**Exercise instructions**
**1.** In the passage on gastric accommodation, how long is the lag phase for the 255-kcal egg substitute test meal?
**2.** Pick up the passage on gastric accommodation after its final sentence and continue it.

Solid food delivered from the esophagus into the fundus is associated with receptive relaxation of the fundus, the “work” of fundic muscle relaxation. As the fundic smooth muscle relaxes, larger amounts of solid or liquid food are accommodated in the fundus and proximal corpus with little or no increase in intraluminal pressure. Liquids, in contrast, are immediately distributed throughout the antrum and corpus (emptying of liquids is discussed in the next section). Relaxation of the fundus occurs before the work of trituration in the corpus-antrum and is a vagal nerve–mediated event that requires nitric oxide.45,46 Figure 48-9 shows an example of the changes in intragastric volume during relaxation of the fundus and proximal corpus in response to a caloric meal.47 Relaxation of the fundus and the stimulation of mechanoreceptors (stretch), mediated through IM-ICCs in the fundic wall, activate vagal afferent neurons and vagovagal reflexes. These reflexes involve the nucleus of the tractus solitarius and efferent neurons from the dorsal motor nucleus of the vagus. Vagal excitatory neurons are inhibited and the vagal inhibitory neural transmitters nitric oxide and vasoactive intestinal peptide (VIP) are released to accomplish receptive relaxation.
Other factors influence the muscle tone of the fundus. Antral distention, duodenal distention, duodenal acidification,48 intraluminal perfusion of the duodenum with lipid or protein, and colonic distention all decrease fundic tone through various reflexes. The gastric reflex is mediated through an arc initiated by capsaicin-sensitive afferent vagal nerves and is mediated by 5-hydroxytryptamine-3 (5-HT3), gastrin-releasing peptide (GRP) and CCKA receptors.49
Solid foods labeled with technetium are accommodated initially in the fundus and proximal corpus, and by obtaining frequent scintigraphic images, the distribution of the labeled solid meal can be followed over four hours using scintigraphic methods.43 Figure 48-10 shows that immediately after ingestion of this solid meal, the food is accommodated and the majority of the meal is retained in the fundus and proximal corpus. Subsequently, contractions of the fundus press portions of the food into the corpus and antrum for trituration. This early postprandial period of accommodation and trituration, that occurs before gastric emptying of the nutrients, is termed the lag phase. The lag phase may last from 45 to 60 minutes for solid foods, but the duration of the lag depends on the components of the meal, the thoroughness of chewing the food, and the time required to ingest the meal. For the 255-kcal egg substitute test meal that is ingested in a 10-minute period, the lag phase is 30 to 45 minutes.

**Data segment**
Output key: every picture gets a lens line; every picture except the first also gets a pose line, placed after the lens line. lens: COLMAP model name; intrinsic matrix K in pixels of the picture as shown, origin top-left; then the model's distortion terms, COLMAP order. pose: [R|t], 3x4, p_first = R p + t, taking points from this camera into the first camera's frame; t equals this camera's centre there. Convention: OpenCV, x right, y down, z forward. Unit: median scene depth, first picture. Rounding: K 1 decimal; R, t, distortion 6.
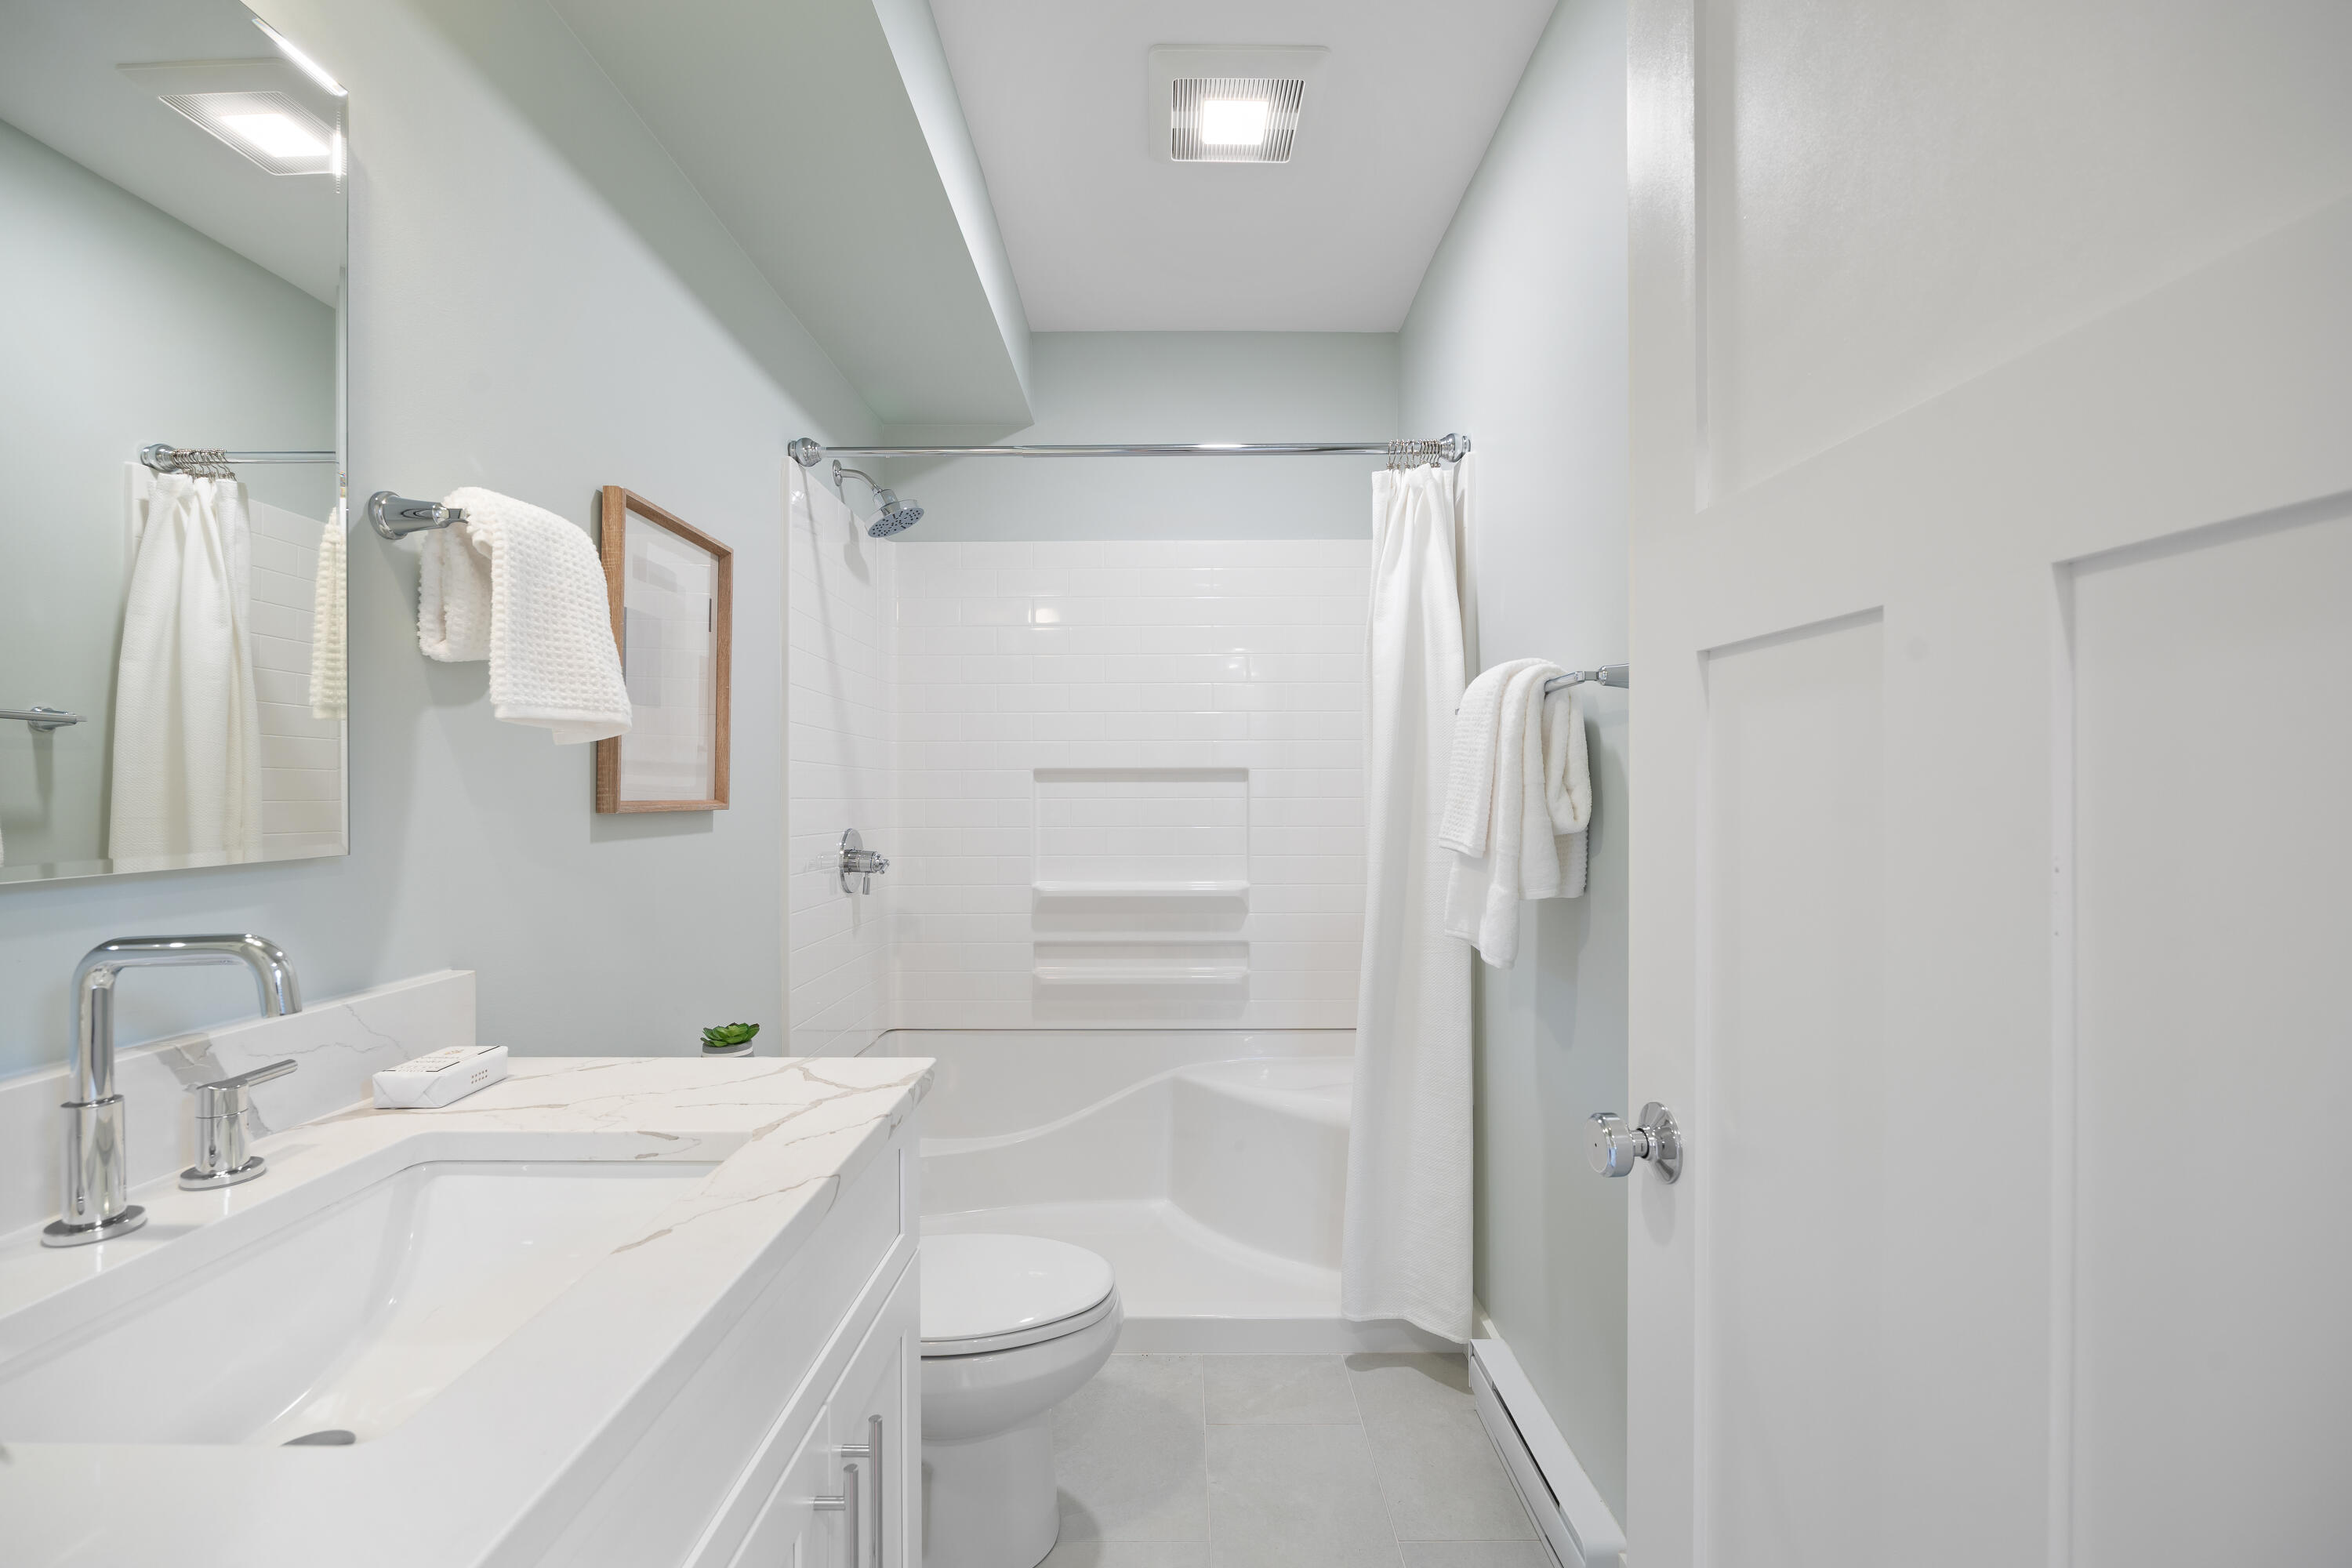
lens RADIAL K [[1007.3, 0, 1172.3], [0, 1007.3, 790.3], [0, 0, 1]] dist [-0.008822, 0.001993]
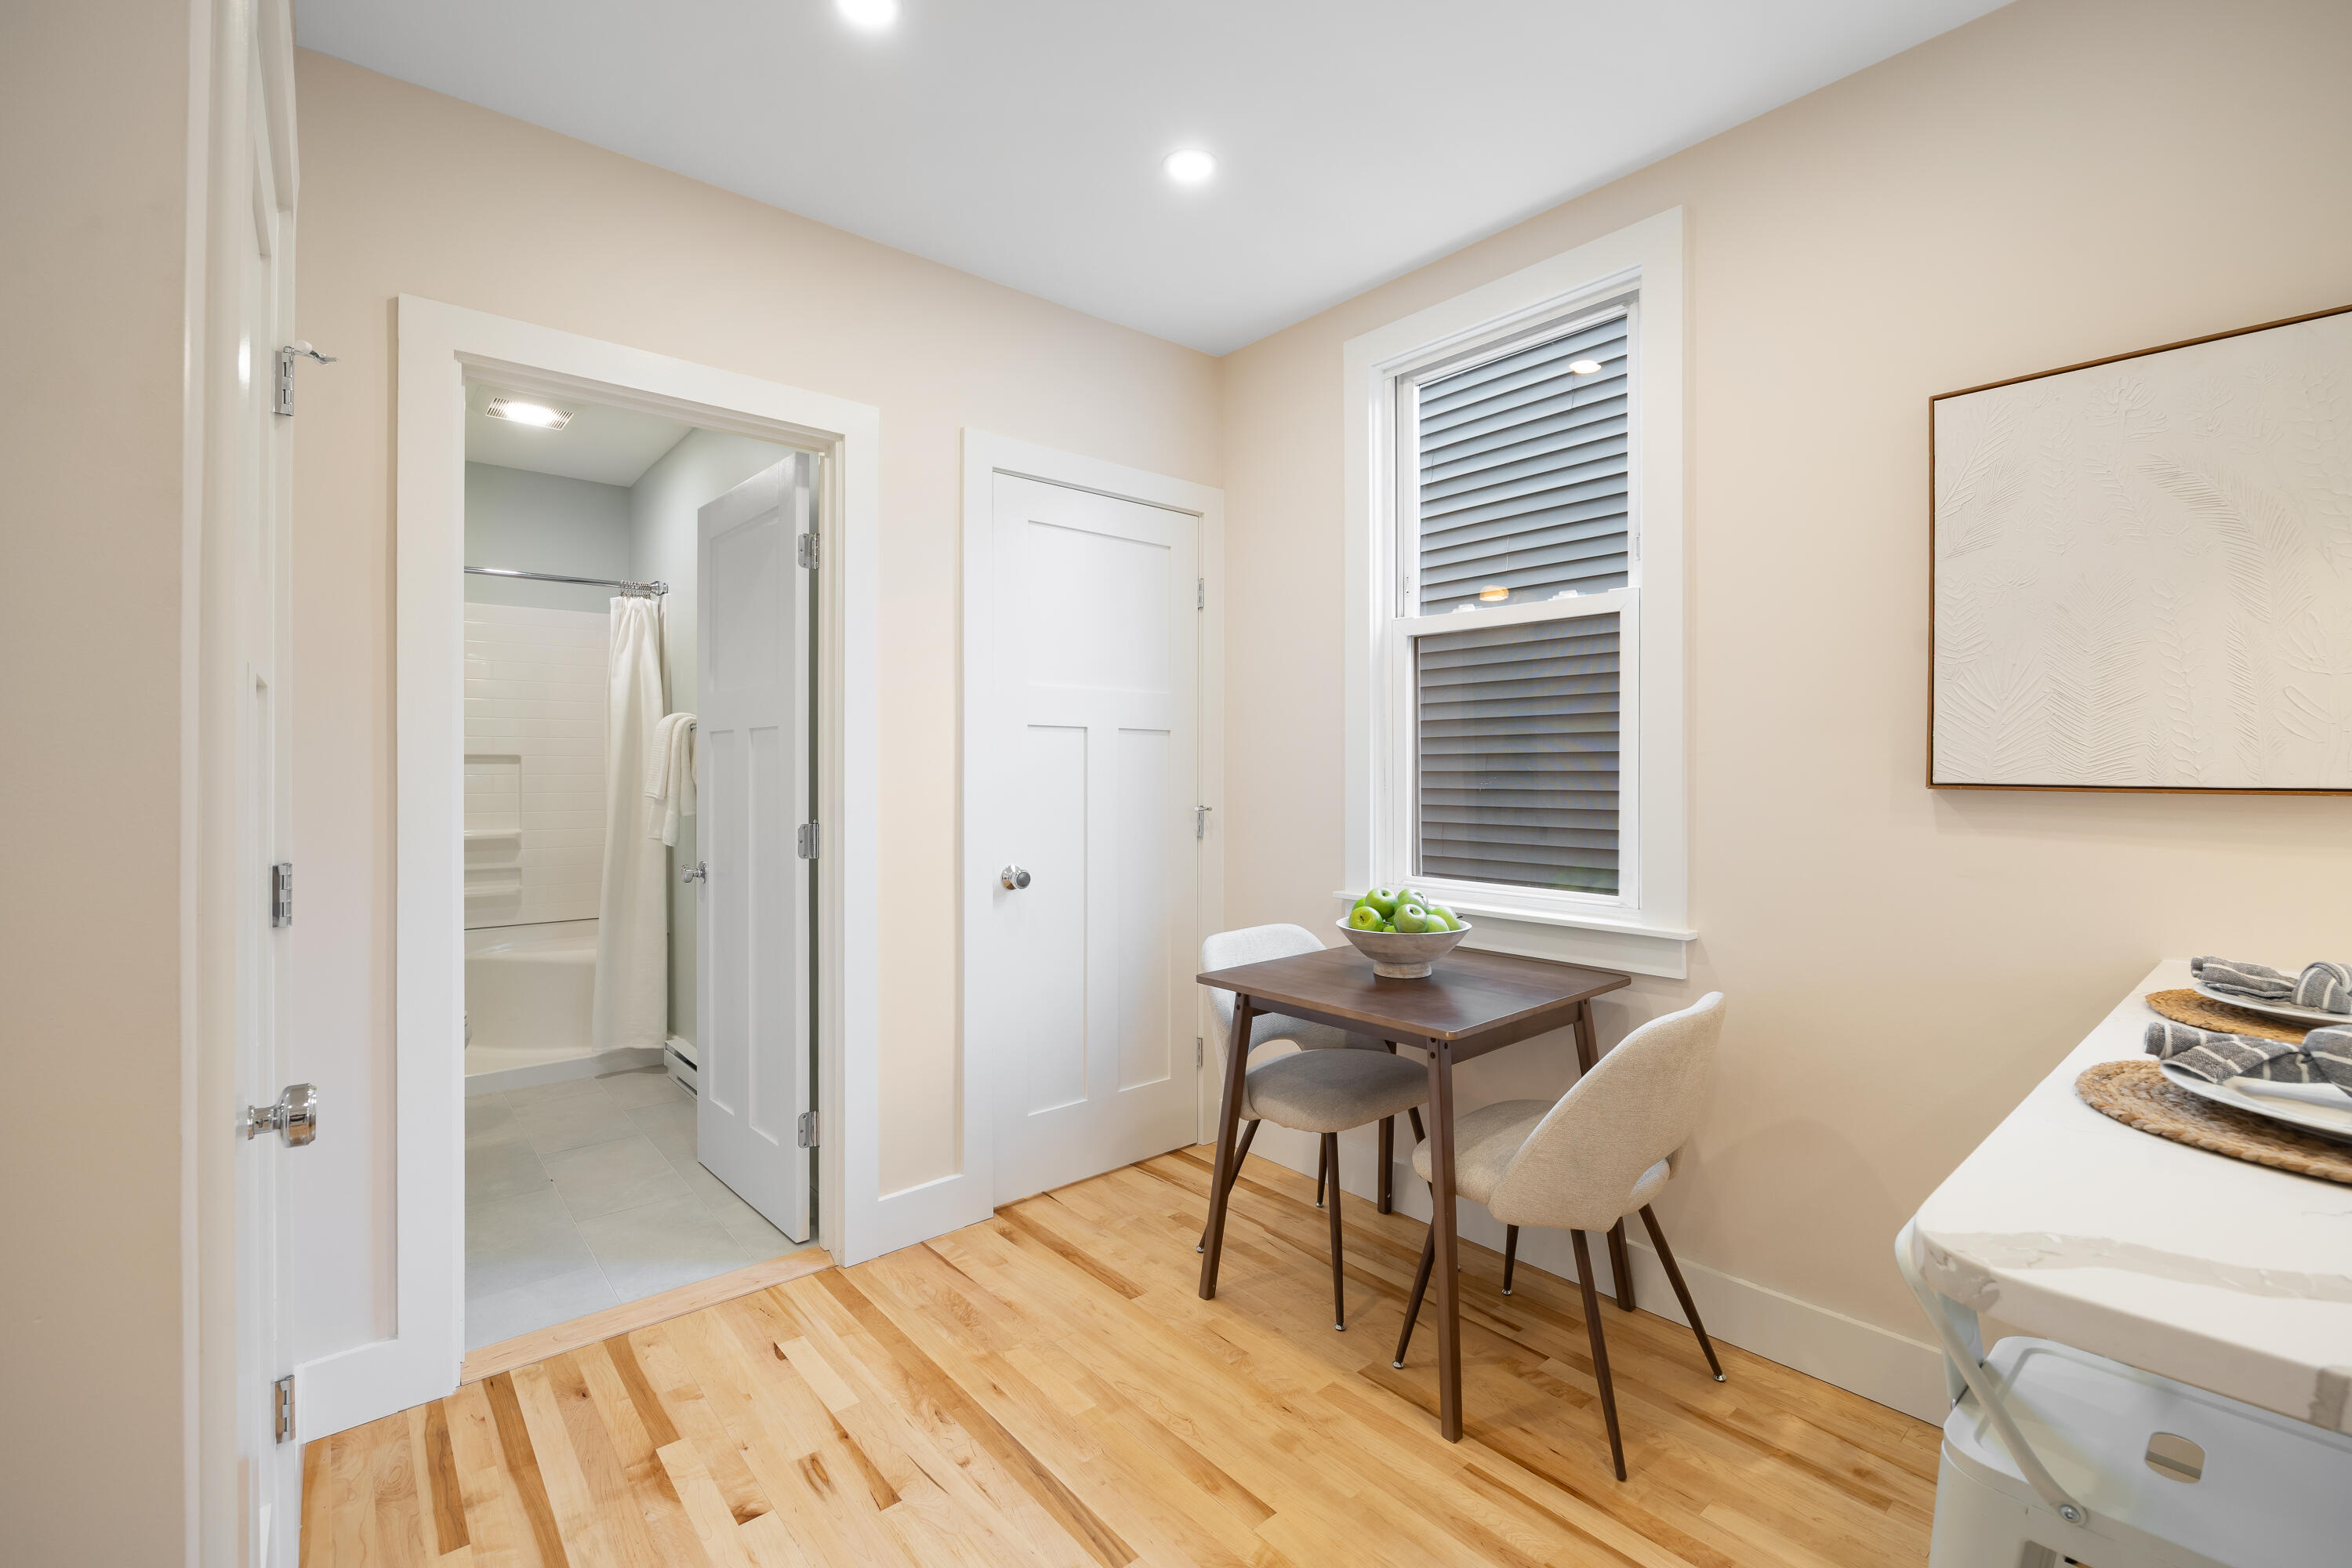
lens RADIAL K [[1007.3, 0, 1155.4], [0, 1007.3, 775.3], [0, 0, 1]] dist [-0.008822, 0.001993]
pose [[0.770351, 0.000179, 0.637620, -0.208351], [-0.003369, 0.999987, 0.003789, 0.000026], [-0.637611, -0.005067, 0.770342, -1.068495]]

**Answers by item**
**1.** 30 to 45 minutes.

**2.**
Once portions of the meal have been triturated into 1- to 2-mm particles suspended in gastric juice, the linear phase of gastric emptying of the chyme begins. Recurrent gastric peristaltic waves mix saliva, acid, and pepsin with the chewed food and then mill the food to produce chyme. The normal peristaltic waves occur every 20 seconds, generated by 3 cpm slow waves linked to plateau and action potentials. In healthy subjects approximately 60% of the egg substitute meal is emptied in two hours and more than 95% is emptied at four hours (Fig. 48-11).43
Figure 48-11. Solid phase gastric emptying curve for 123 subjects after ingestion of a 255-kcal substitute egg meal, the same meal shown in Figure 48-10. Note that only approximately 15% of the eggs are emptied in the first 45 minutes, the lag phase of gastric emptying of this meal. At 90 minutes approximately 50% of the meal has been emptied and 50% is retained. By 240 minutes more than 95% of the meal has been emptied.
(Modified from Tougas G, Eaker EY, Abell TL, et al. Assessment of gastric emptying using a low fat meal: Establishment of international control values. Am J Gastroenterol 2000; 95:1456-62.)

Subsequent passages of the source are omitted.